Paul Magnier volvió a demostrar que es uno de los velocistas más peligrosos del Giro d’Italia. El corredor francés se impuso en la etapa 18 tras una jornada llena de tensión, ataques y carreteras complicadas, recuperando además la maglia ciclamino después de un final explosivo en Pieve di Soligo.
Aunque el recorrido parecía favorable para una llegada masiva, la carrera terminó convirtiéndose en una auténtica batalla táctica. Hubo movimientos entre hombres de la clasificación general, cortes en el pelotón y ataques en los últimos kilómetros, pero finalmente los sprinters consiguieron resolver el día a su favor.
Una fuga sin demasiadas esperanzas
La etapa comenzó con dificultades para consolidar una escapada debido al terreno completamente llano en el arranque. Después de varios intentos, cuatro corredores lograron abrir hueco: Mattias Bais, Andrea Misfud, Jonas Geens y James Shaw.
Sin embargo, el grupo nunca llegó a tener una ventaja realmente peligrosa. El pelotón mantuvo el control en todo momento gracias al trabajo de Lidl-Trek, que asumió gran parte de la persecución pensando en la llegada para Jonathan Milan.
La tensión aumentó cuando el portador de la maglia blanca, Afonso Eulálio, sufrió una caída a menos de 50 kilómetros de meta. A pesar del golpe, el portugués consiguió regresar al grupo principal antes de afrontar el tramo decisivo.
Eulálio agitó la carrera en el muro final
La subida al Muro di Ca’ del Poggio, coronada a solo 10 kilómetros de la meta, revolucionó completamente la etapa. Unibet Rose Rockets endureció el ritmo y Jonathan Milan respondió inmediatamente para mantenerse bien colocado.
Poco después, Eulálio lanzó un ataque agresivo que abrió diferencias sobre el pelotón, mientras Sepp Kuss controlaba el ritmo para proteger a Jonas Vingegaard.
El líder del Giro incluso aprovechó la subida para sumar algunos puntos más de montaña antes de que el grupo principal se rompiera. Aproximadamente quince corredores lograron quedar delante tras el descenso, entre ellos nombres importantes como Derek Gee, Felix Gall, Egan Bernal, Jai Hindley y Orluis Aular.

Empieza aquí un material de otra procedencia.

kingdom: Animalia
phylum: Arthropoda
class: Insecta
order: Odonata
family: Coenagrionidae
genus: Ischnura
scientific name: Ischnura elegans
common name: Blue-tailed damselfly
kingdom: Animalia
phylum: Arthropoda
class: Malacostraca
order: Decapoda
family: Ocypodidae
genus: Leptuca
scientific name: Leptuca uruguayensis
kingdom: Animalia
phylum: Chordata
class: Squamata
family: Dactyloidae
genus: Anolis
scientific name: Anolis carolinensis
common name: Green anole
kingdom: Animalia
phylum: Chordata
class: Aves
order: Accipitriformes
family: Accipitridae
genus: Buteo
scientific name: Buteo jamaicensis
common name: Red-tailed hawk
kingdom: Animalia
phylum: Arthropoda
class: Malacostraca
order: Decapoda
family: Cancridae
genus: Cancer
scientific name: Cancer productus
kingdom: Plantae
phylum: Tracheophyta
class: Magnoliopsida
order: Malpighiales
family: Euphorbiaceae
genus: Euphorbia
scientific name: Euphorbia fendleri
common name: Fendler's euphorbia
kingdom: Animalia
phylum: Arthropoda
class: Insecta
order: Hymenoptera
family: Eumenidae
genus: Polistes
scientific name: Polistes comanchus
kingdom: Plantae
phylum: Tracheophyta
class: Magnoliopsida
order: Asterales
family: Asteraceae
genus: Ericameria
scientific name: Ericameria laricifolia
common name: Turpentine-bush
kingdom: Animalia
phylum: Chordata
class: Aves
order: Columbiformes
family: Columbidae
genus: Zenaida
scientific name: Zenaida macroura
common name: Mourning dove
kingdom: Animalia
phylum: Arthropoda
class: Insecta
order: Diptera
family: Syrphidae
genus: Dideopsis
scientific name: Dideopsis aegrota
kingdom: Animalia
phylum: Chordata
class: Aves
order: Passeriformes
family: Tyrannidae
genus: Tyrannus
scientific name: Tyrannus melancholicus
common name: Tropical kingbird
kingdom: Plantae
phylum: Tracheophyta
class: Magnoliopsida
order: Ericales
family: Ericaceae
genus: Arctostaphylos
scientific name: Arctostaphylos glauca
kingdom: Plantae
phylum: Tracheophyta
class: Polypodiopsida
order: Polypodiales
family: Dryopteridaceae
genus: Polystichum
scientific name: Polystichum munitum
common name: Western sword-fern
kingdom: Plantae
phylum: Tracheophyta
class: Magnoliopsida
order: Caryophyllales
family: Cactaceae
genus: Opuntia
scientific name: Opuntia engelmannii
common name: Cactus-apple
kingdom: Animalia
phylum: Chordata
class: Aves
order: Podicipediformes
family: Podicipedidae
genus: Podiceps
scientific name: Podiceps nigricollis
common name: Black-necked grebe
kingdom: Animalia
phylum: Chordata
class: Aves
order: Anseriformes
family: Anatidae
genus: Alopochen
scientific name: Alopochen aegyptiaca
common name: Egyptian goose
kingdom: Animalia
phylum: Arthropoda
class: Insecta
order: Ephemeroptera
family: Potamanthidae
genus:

A cinco kilómetros del final, Johannes Kulset volvió a mover la carrera y Eulálio salió nuevamente a su rueda. Ambos llegaron a tener unos segundos de ventaja y durante varios instantes pareció posible que la victoria se resolviera entre atacantes.
Magnier remató un final técnico y peligroso
La persecución terminó organizándose gracias al trabajo de Derek Gee y Lidl-Trek, que neutralizaron la aventura dentro del último kilómetro. El cierre de etapa, lleno de curvas y con el asfalto mojado, hizo aún más complicado remontar posiciones.
Allí apareció Jasper Stuyven para lanzar perfectamente a Magnier. El francés arrancó primero y aprovechó la dificultad técnica del sprint para sostener su ventaja hasta la línea de meta.
Detrás de él finalizaron Edoardo Zambanini y Jonathan Milan, quienes completaron el podio del día.
Con esta victoria, Magnier no solo consiguió su tercer triunfo de etapa en esta edición del Giro, sino que además recuperó el liderato de la clasificación por puntos, reafirmando su enorme regularidad en las llegadas rápidas de la carrera italiana.